Task to carry out: Pick out every line of the material below that contains the string "data", and copy each one. Case counts.

Supplied records:
*** Block opens ***

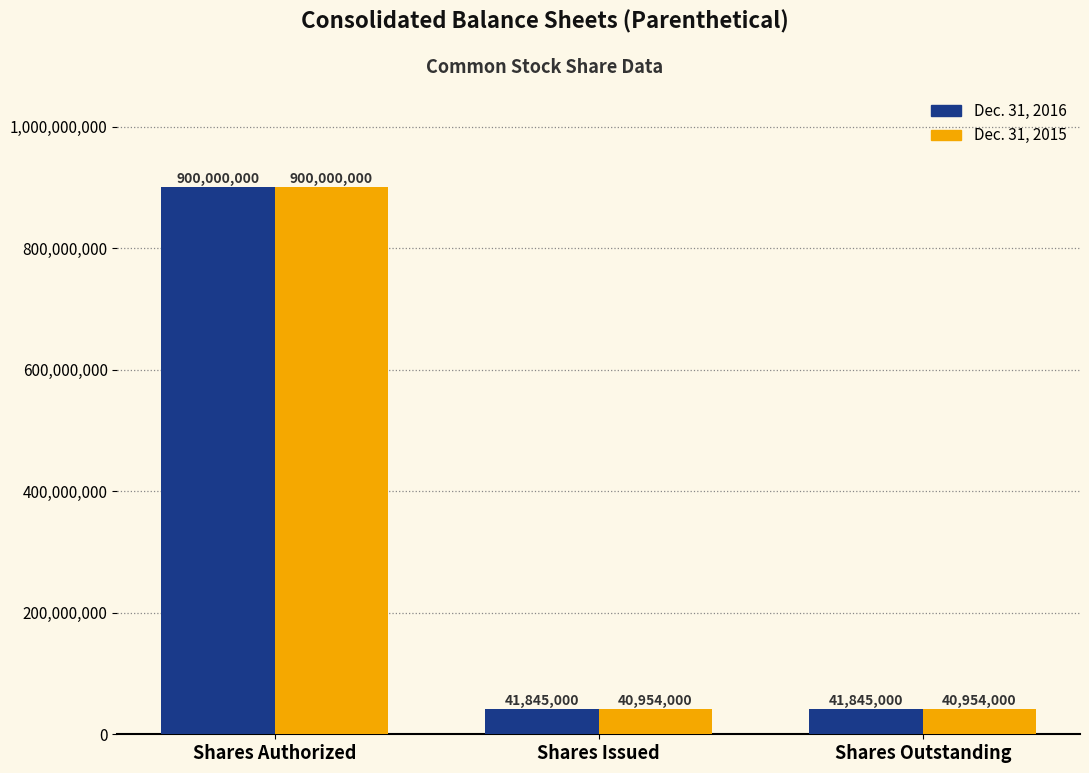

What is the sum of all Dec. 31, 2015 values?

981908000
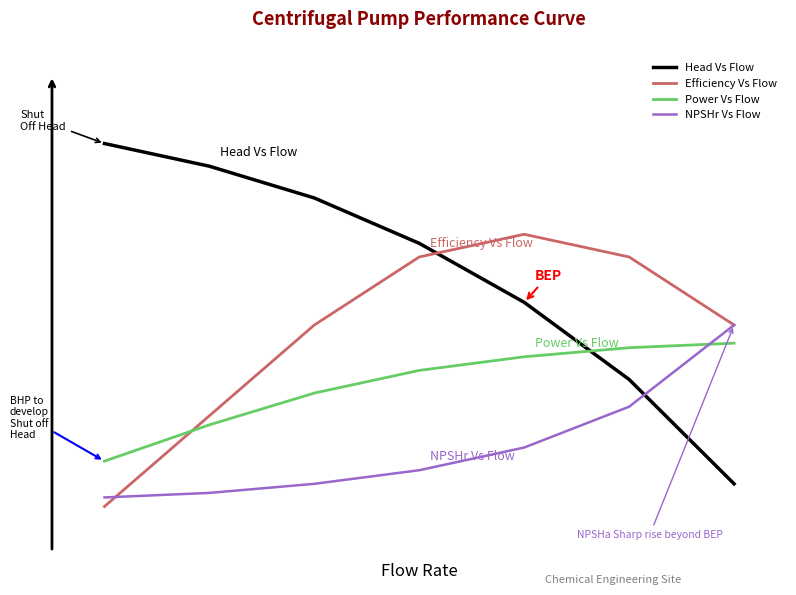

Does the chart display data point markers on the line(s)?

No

*** Block closes ***
*** Block opens ***

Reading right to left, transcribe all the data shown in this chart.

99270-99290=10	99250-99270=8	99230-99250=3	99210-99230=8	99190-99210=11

*** Block closes ***

Written response:
Does the chart display data point markers on the line(s)?
Reading right to left, transcribe all the data shown in this chart.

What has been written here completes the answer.